The third attack on Friday targeted the chief prosecutor's office.
They were the first attacks on foreign missions in the ex-Soviet central Asian state since independence in 1991.
Trial halts
Both the US Federal Bureau of Investigation and Israeli officials are involved in the investigation, anonymous sources at the two countries' embassies said.
The explosions came days after 15 alleged Islamist militants went on trial in Tashkent, accused of involvement in a wave of violence in the spring in which at least 47 were killed.
That trial was suspended on Monday, "due to the illness of a defence lawyer", a spokesman at the Uzbek Supreme Court said.
Police chief Oleg Bichenov told the Associated Press news agency that Friday's attacks were connected to the terror trial.
"These are links in one chain," he said.
The police sergeant who died in hospital overnight had been on duty at the US embassy. Another guard at the embassy was also killed along with two at the Israeli embassy, while seven people were lightly injured.
'Islamist link'
Uzbek officials said earlier that a number of people had been arrested after the attacks but gave no details.

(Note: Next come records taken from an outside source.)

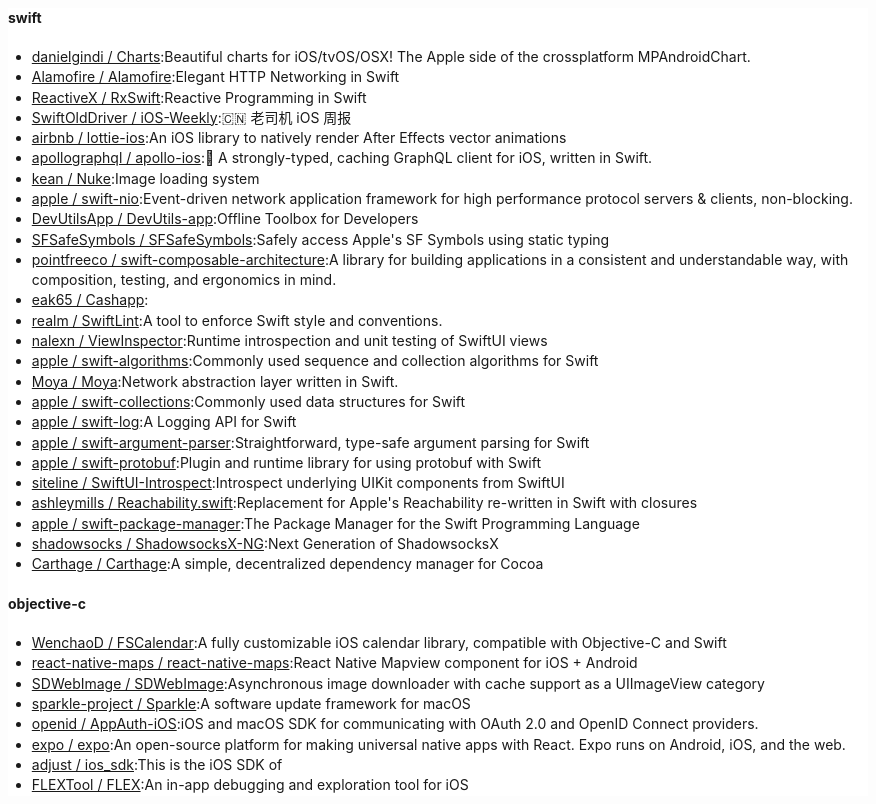 #### swift
* [danielgindi / Charts](https://github.com/danielgindi/Charts):Beautiful charts for iOS/tvOS/OSX! The Apple side of the crossplatform MPAndroidChart.
* [Alamofire / Alamofire](https://github.com/Alamofire/Alamofire):Elegant HTTP Networking in Swift
* [ReactiveX / RxSwift](https://github.com/ReactiveX/RxSwift):Reactive Programming in Swift
* [SwiftOldDriver / iOS-Weekly](https://github.com/SwiftOldDriver/iOS-Weekly):🇨🇳 老司机 iOS 周报
* [airbnb / lottie-ios](https://github.com/airbnb/lottie-ios):An iOS library to natively render After Effects vector animations
* [apollographql / apollo-ios](https://github.com/apollographql/apollo-ios):📱 A strongly-typed, caching GraphQL client for iOS, written in Swift.
* [kean / Nuke](https://github.com/kean/Nuke):Image loading system
* [apple / swift-nio](https://github.com/apple/swift-nio):Event-driven network application framework for high performance protocol servers & clients, non-blocking.
* [DevUtilsApp / DevUtils-app](https://github.com/DevUtilsApp/DevUtils-app):Offline Toolbox for Developers
* [SFSafeSymbols / SFSafeSymbols](https://github.com/SFSafeSymbols/SFSafeSymbols):Safely access Apple's SF Symbols using static typing
* [pointfreeco / swift-composable-architecture](https://github.com/pointfreeco/swift-composable-architecture):A library for building applications in a consistent and understandable way, with composition, testing, and ergonomics in mind.
* [eak65 / Cashapp](https://github.com/eak65/Cashapp):
* [realm / SwiftLint](https://github.com/realm/SwiftLint):A tool to enforce Swift style and conventions.
* [nalexn / ViewInspector](https://github.com/nalexn/ViewInspector):Runtime introspection and unit testing of SwiftUI views
* [apple / swift-algorithms](https://github.com/apple/swift-algorithms):Commonly used sequence and collection algorithms for Swift
* [Moya / Moya](https://github.com/Moya/Moya):Network abstraction layer written in Swift.
* [apple / swift-collections](https://github.com/apple/swift-collections):Commonly used data structures for Swift
* [apple / swift-log](https://github.com/apple/swift-log):A Logging API for Swift
* [apple / swift-argument-parser](https://github.com/apple/swift-argument-parser):Straightforward, type-safe argument parsing for Swift
* [apple / swift-protobuf](https://github.com/apple/swift-protobuf):Plugin and runtime library for using protobuf with Swift
* [siteline / SwiftUI-Introspect](https://github.com/siteline/SwiftUI-Introspect):Introspect underlying UIKit components from SwiftUI
* [ashleymills / Reachability.swift](https://github.com/ashleymills/Reachability.swift):Replacement for Apple's Reachability re-written in Swift with closures
* [apple / swift-package-manager](https://github.com/apple/swift-package-manager):The Package Manager for the Swift Programming Language
* [shadowsocks / ShadowsocksX-NG](https://github.com/shadowsocks/ShadowsocksX-NG):Next Generation of ShadowsocksX
* [Carthage / Carthage](https://github.com/Carthage/Carthage):A simple, decentralized dependency manager for Cocoa

#### objective-c
* [WenchaoD / FSCalendar](https://github.com/WenchaoD/FSCalendar):A fully customizable iOS calendar library, compatible with Objective-C and Swift
* [react-native-maps / react-native-maps](https://github.com/react-native-maps/react-native-maps):React Native Mapview component for iOS + Android
* [SDWebImage / SDWebImage](https://github.com/SDWebImage/SDWebImage):Asynchronous image downloader with cache support as a UIImageView category
* [sparkle-project / Sparkle](https://github.com/sparkle-project/Sparkle):A software update framework for macOS
* [openid / AppAuth-iOS](https://github.com/openid/AppAuth-iOS):iOS and macOS SDK for communicating with OAuth 2.0 and OpenID Connect providers.
* [expo / expo](https://github.com/expo/expo):An open-source platform for making universal native apps with React. Expo runs on Android, iOS, and the web.
* [adjust / ios_sdk](https://github.com/adjust/ios_sdk):This is the iOS SDK of
* [FLEXTool / FLEX](https://github.com/FLEXTool/FLEX):An in-app debugging and exploration tool for iOS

Interior Minister Zakirdzhon Almatov told Russia's Itar-Tass news agency they had identified one of the three suicide bombers.
Islamist websites have carried competing claims of responsibility for the attacks.
One, the little-known Islamic Jihad Group in Uzbekistan, said they were a protest against injustice and to show support for Palestinian, Iraq and Afghan fighters.
President Islam Karimov cut short his holiday in the Crimean region of Ukraine to return home.
Uzbekistan has been a staunch ally of the US in its war on terror but the Uzbek authorities are widely accused of human rights abuses.